Provided material
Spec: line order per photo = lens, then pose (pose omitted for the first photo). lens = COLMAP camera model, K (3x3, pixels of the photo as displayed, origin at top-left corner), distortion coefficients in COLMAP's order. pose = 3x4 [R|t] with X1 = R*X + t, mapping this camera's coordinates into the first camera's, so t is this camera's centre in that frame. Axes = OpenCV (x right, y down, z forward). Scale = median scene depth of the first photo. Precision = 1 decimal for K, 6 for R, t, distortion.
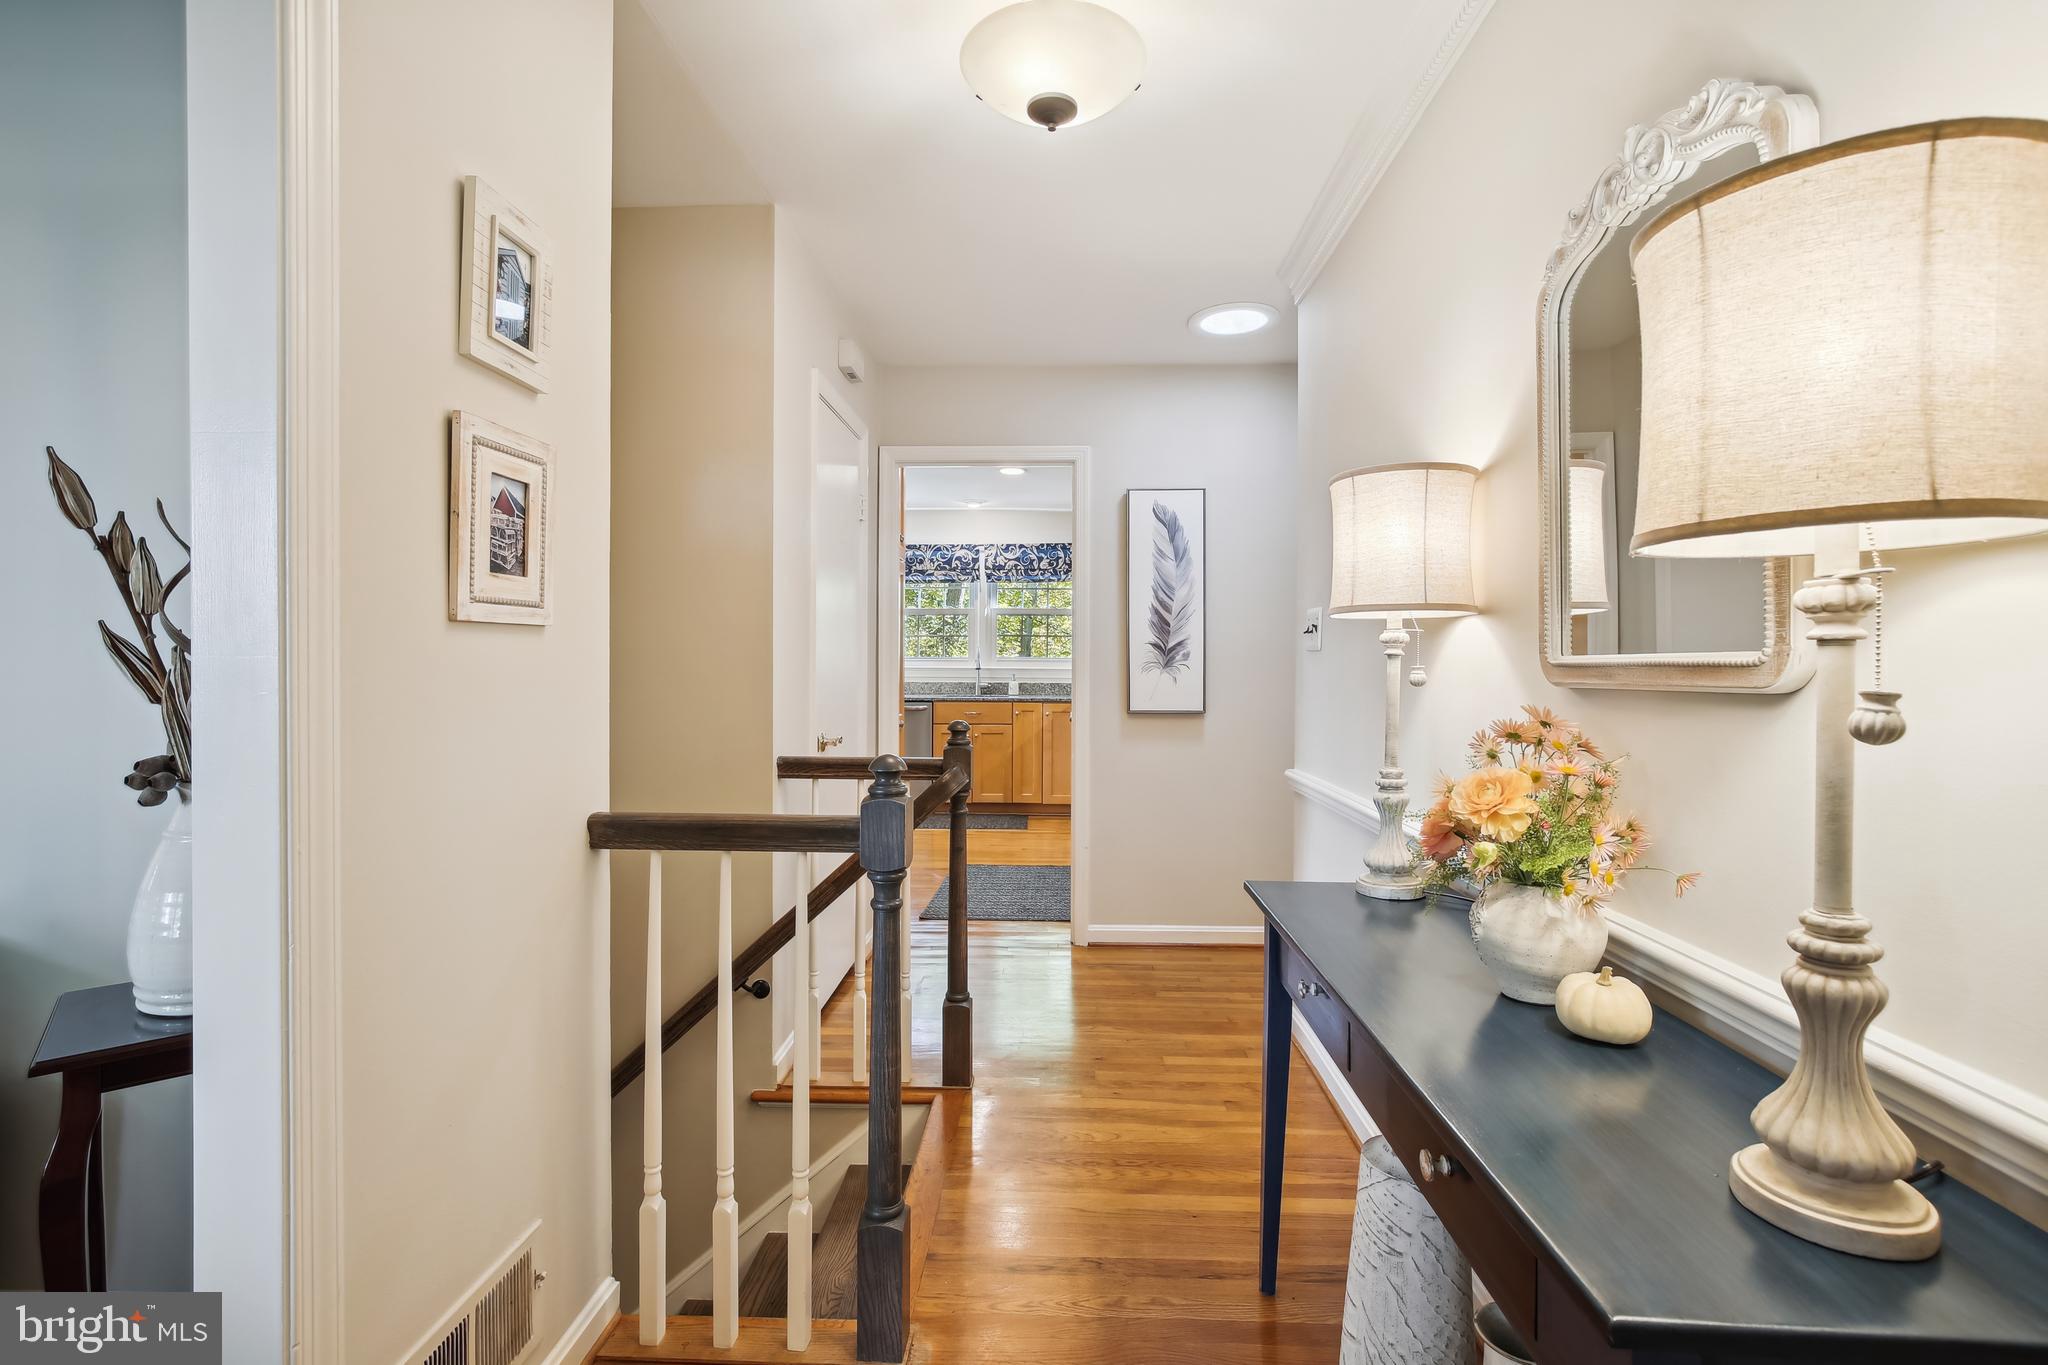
lens RADIAL K [[950.0, 0, 1022.0], [0, 950.0, 679.1], [0, 0, 1]] dist [-0.020075, 0.009596]
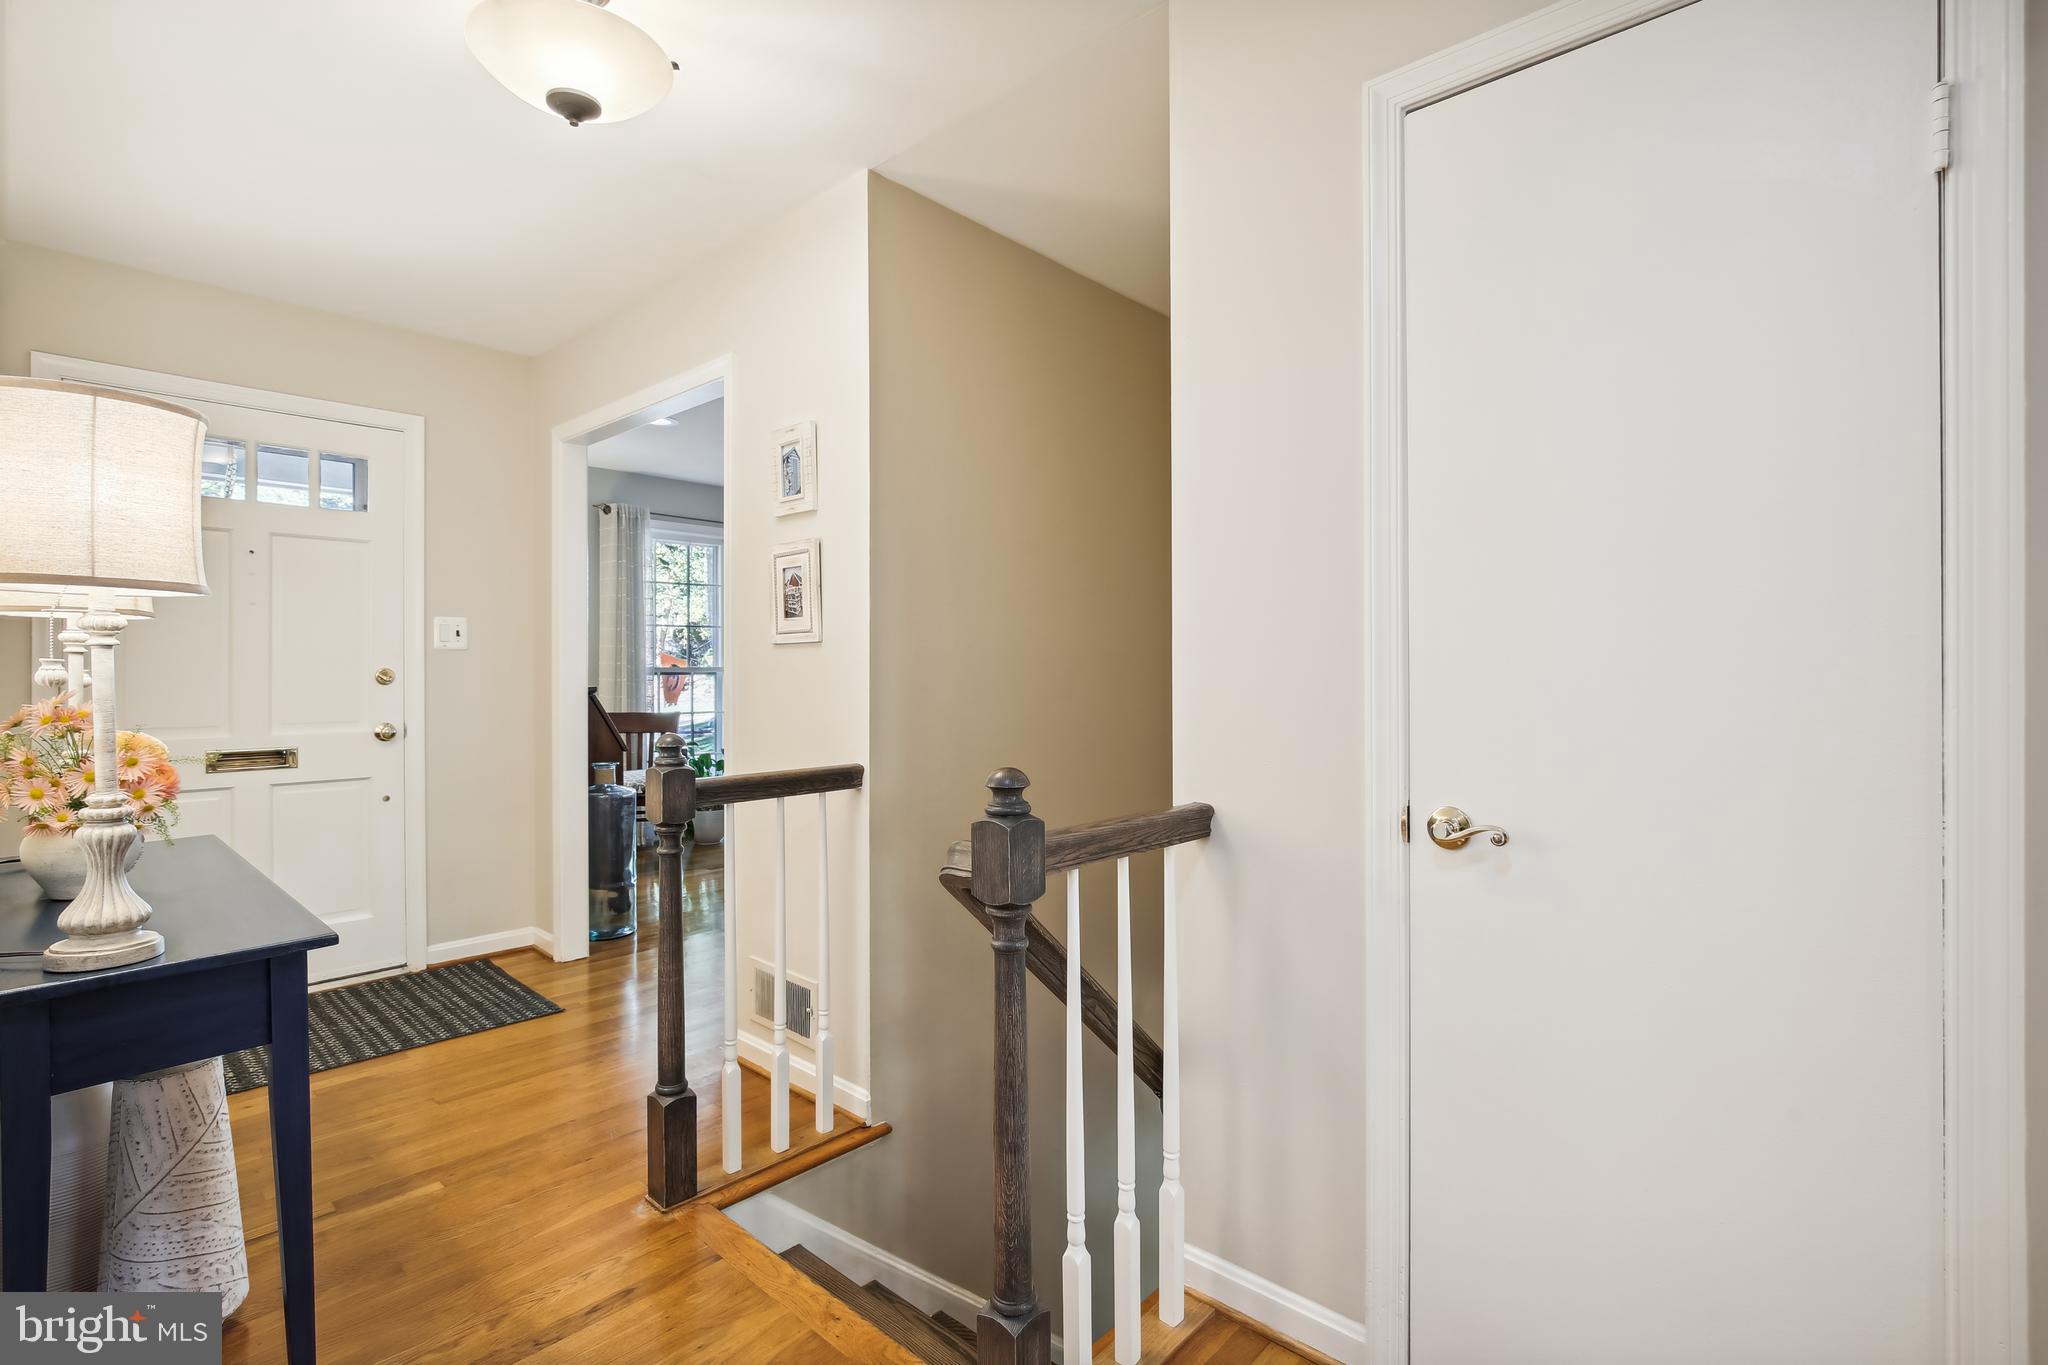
lens RADIAL K [[952.3, 0, 1024.7], [0, 952.3, 673.0], [0, 0, 1]] dist [0.003341, 0.000190]
pose [[-0.638251, 0.001393, -0.769827, 0.613450], [-0.012324, 0.999852, 0.012026, -0.024828], [0.769730, 0.017163, -0.638139, 2.457081]]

Work order
Rewrite the listing above as a two-column CSV with the columns "input" and "output". Give one row per item, with its text and its answer each in a single quoted field, line breaks replaced by spaces and the pictures left out.

Worked solution
input,output
"Spec: line order per photo = lens, then pose (pose omitted for the first photo). lens = COLMAP camera model, K (3x3, pixels of the photo as displayed, origin at top-left corner), distortion coefficients in COLMAP's order. pose = 3x4 [R|t] with X1 = R*X + t, mapping this camera's coordinates into the first camera's, so t is this camera's centre in that frame. Axes = OpenCV (x right, y down, z forward). Scale = median scene depth of the first photo. Precision = 1 decimal for K, 6 for R, t, distortion.","lens RADIAL K [[950.0, 0, 1022.0], [0, 950.0, 679.1], [0, 0, 1]] dist [-0.020075, 0.009596] lens RADIAL K [[952.3, 0, 1024.7], [0, 952.3, 673.0], [0, 0, 1]] dist [0.003341, 0.000190] pose [[-0.638251, 0.001393, -0.769827, 0.613450], [-0.012324, 0.999852, 0.012026, -0.024828], [0.769730, 0.017163, -0.638139, 2.457081]]"